### RECORDS SUPPLIED ###

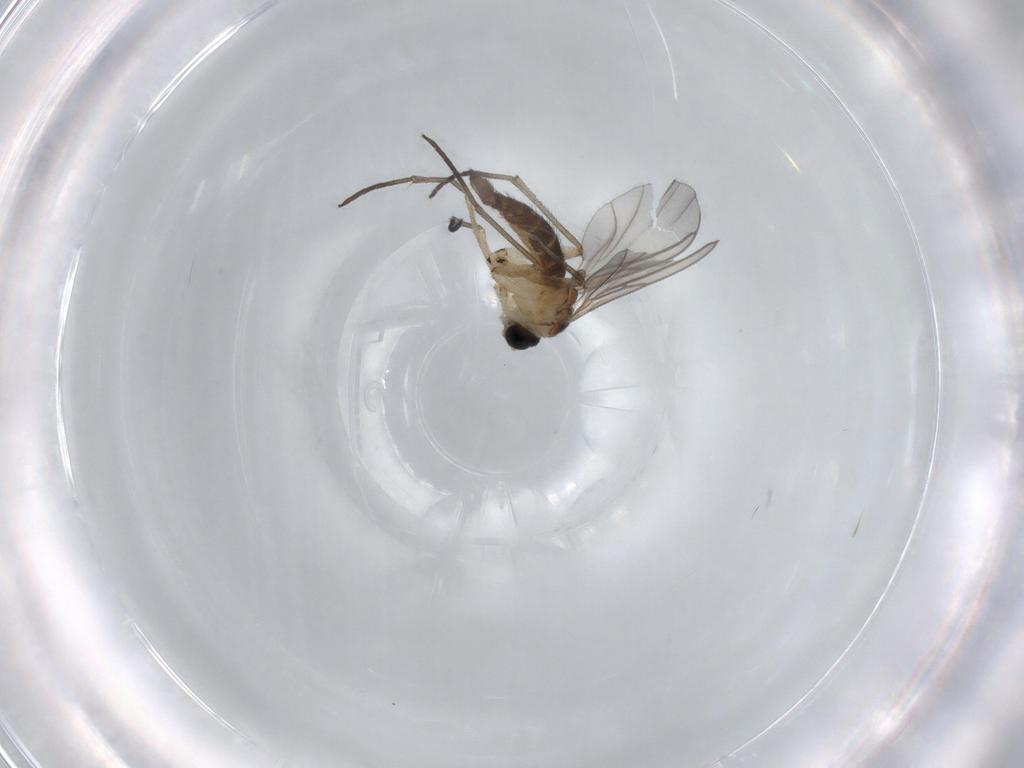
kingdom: Animalia
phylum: Arthropoda
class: Insecta
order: Diptera
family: Sciaridae
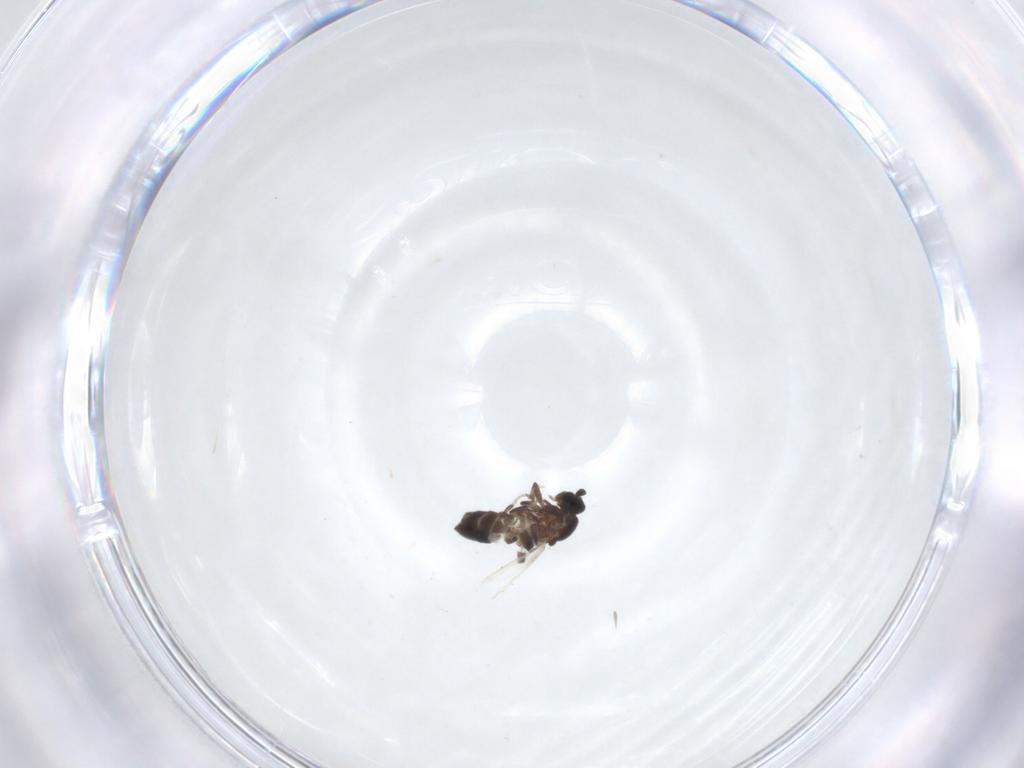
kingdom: Animalia
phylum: Arthropoda
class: Insecta
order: Diptera
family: Scatopsidae
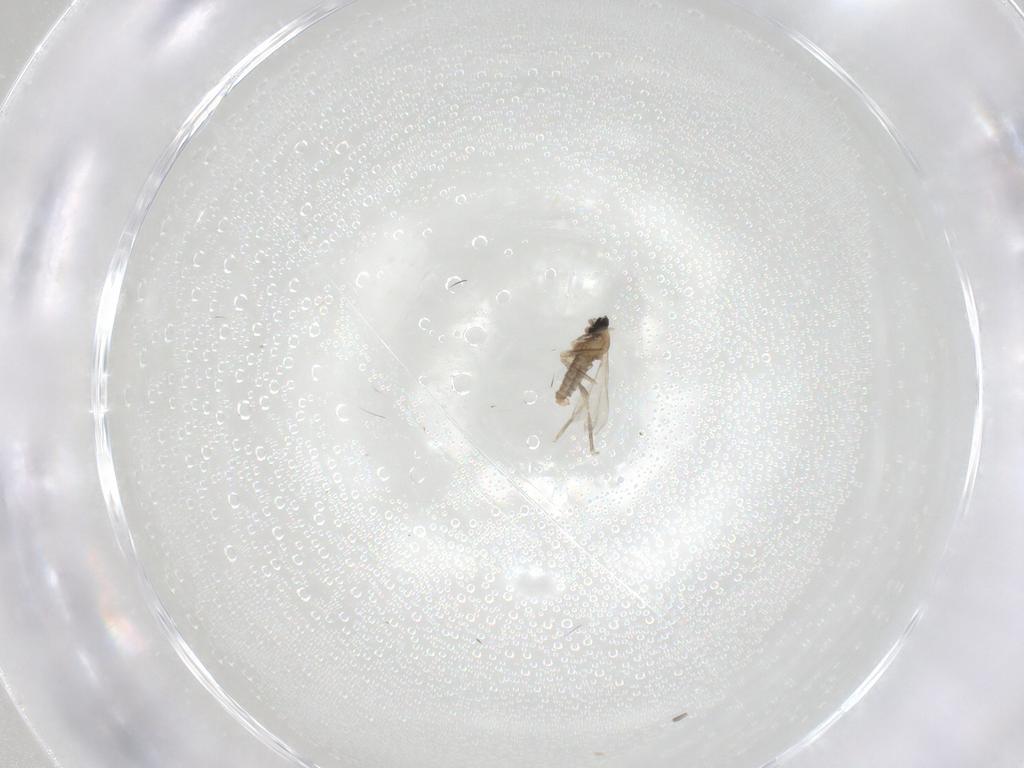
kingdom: Animalia
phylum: Arthropoda
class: Insecta
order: Diptera
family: Cecidomyiidae
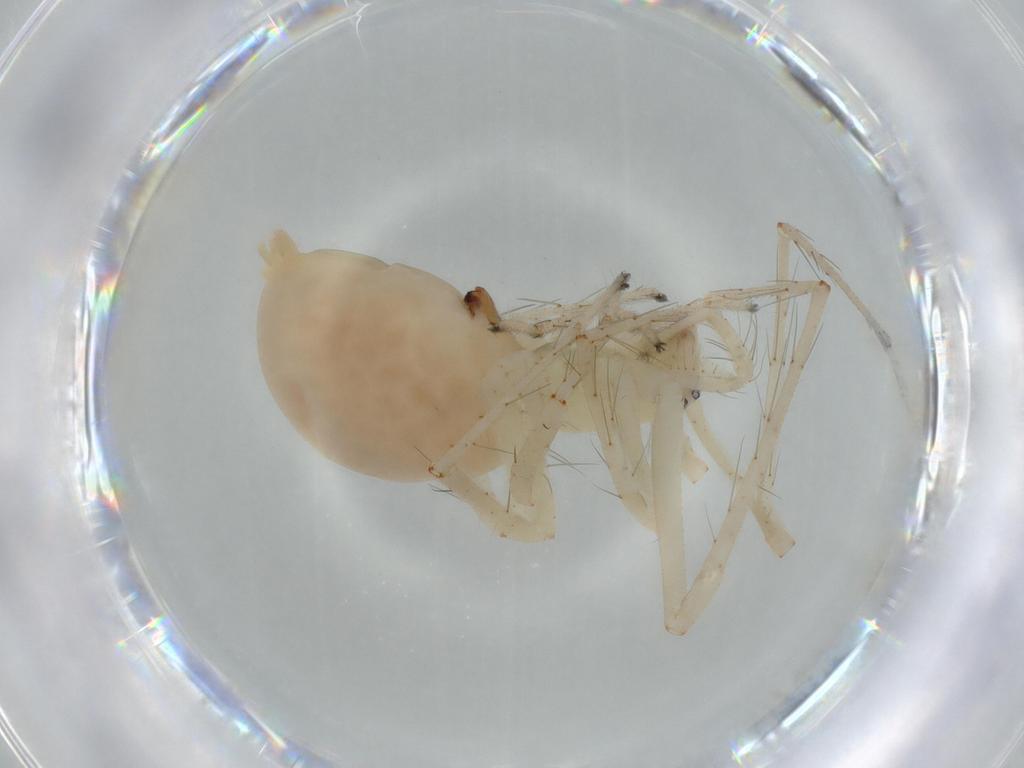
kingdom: Animalia
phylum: Arthropoda
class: Arachnida
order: Araneae
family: Anyphaenidae
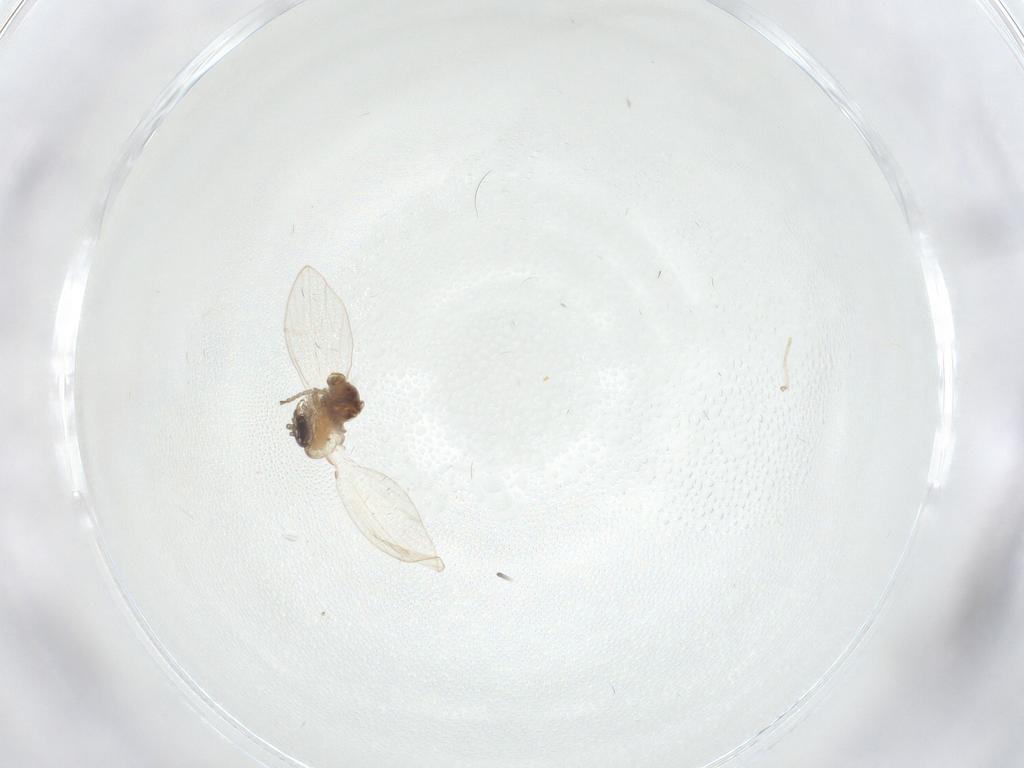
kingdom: Animalia
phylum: Arthropoda
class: Insecta
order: Diptera
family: Psychodidae
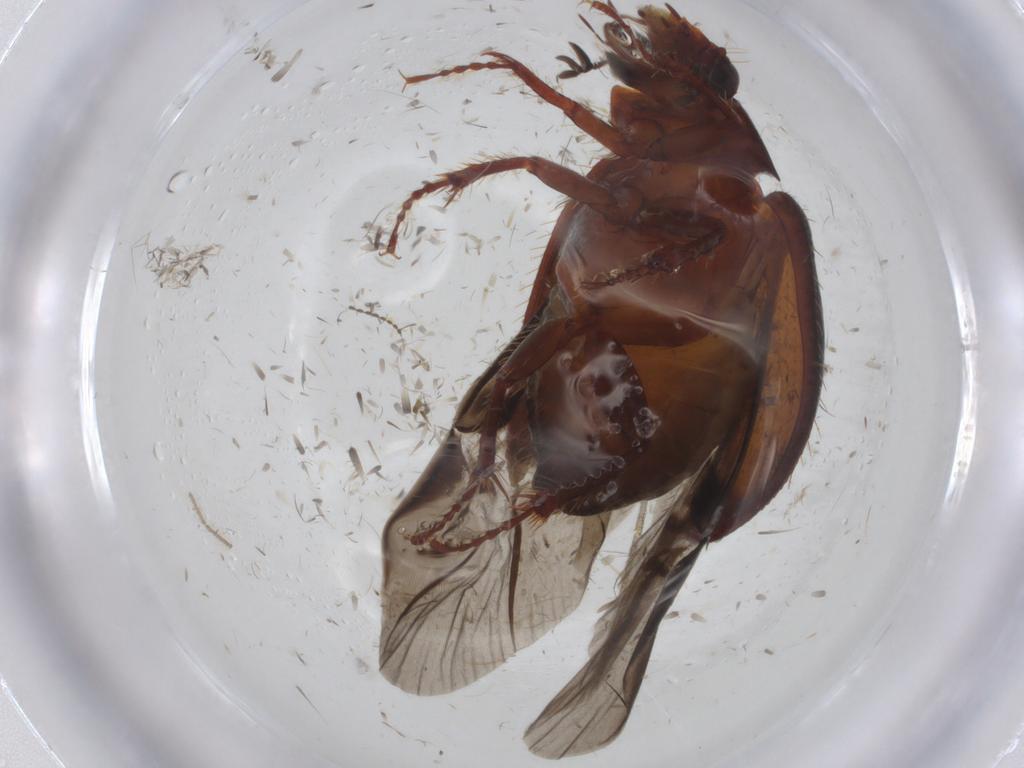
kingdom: Animalia
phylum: Arthropoda
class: Insecta
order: Coleoptera
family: Hybosoridae
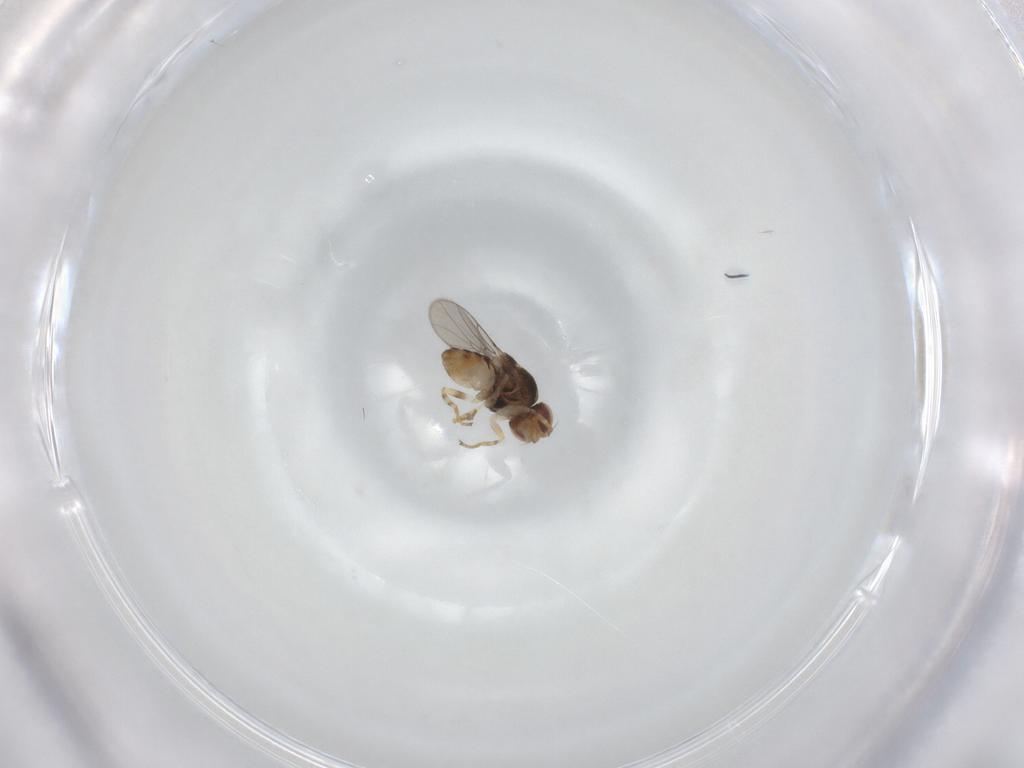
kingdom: Animalia
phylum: Arthropoda
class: Insecta
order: Diptera
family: Chloropidae
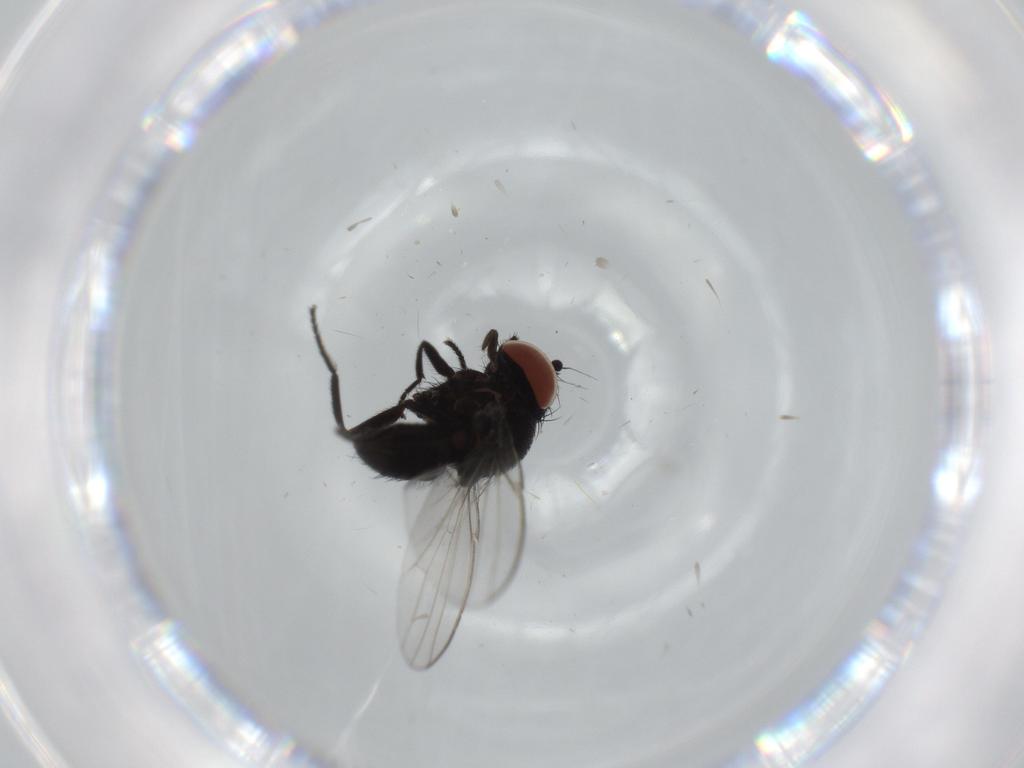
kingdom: Animalia
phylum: Arthropoda
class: Insecta
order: Diptera
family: Milichiidae
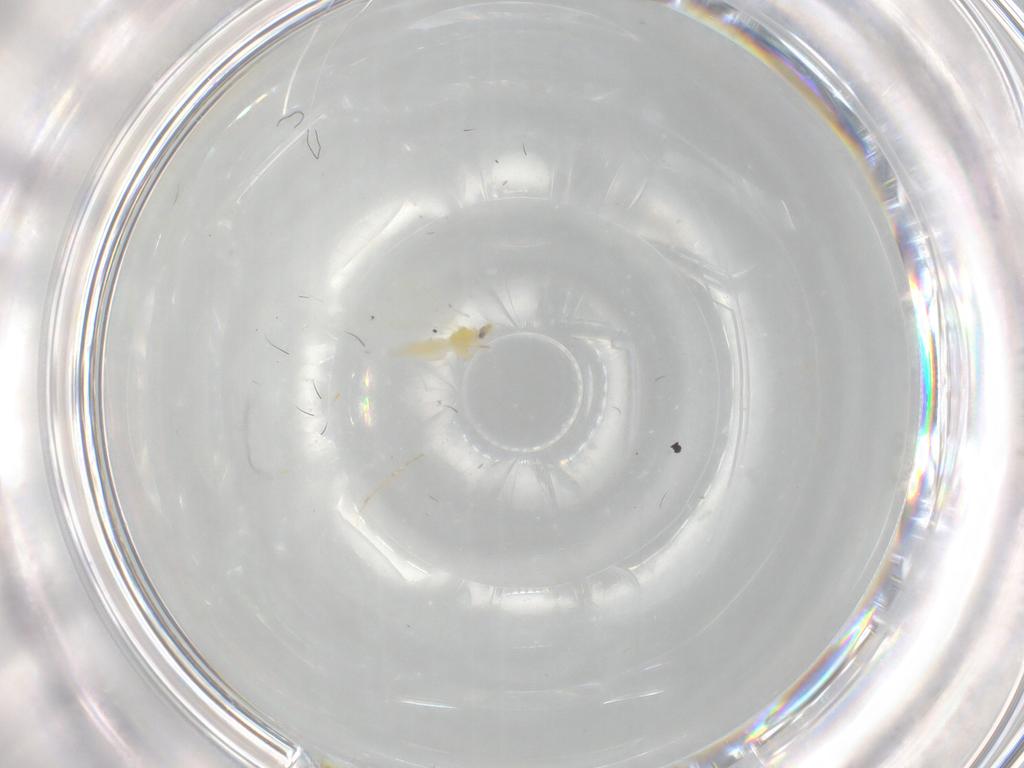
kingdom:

###

Put every line from all of the records above into a numbered list, omitting any blank lines. Leave the pictures out of your answer.

1. kingdom: Animalia
2. phylum: Arthropoda
3. class: Insecta
4. order: Diptera
5. family: Sciaridae
6. kingdom: Animalia
7. phylum: Arthropoda
8. class: Insecta
9. order: Diptera
10. family: Scatopsidae
11. kingdom: Animalia
12. phylum: Arthropoda
13. class: Insecta
14. order: Diptera
15. family: Cecidomyiidae
16. kingdom: Animalia
17. phylum: Arthropoda
18. class: Arachnida
19. order: Araneae
20. family: Anyphaenidae
21. kingdom: Animalia
22. phylum: Arthropoda
23. class: Insecta
24. order: Diptera
25. family: Psychodidae
26. kingdom: Animalia
27. phylum: Arthropoda
28. class: Insecta
29. order: Coleoptera
30. family: Hybosoridae
31. kingdom: Animalia
32. phylum: Arthropoda
33. class: Insecta
34. order: Diptera
35. family: Chloropidae
36. kingdom: Animalia
37. phylum: Arthropoda
38. class: Insecta
39. order: Diptera
40. family: Milichiidae
41. kingdom:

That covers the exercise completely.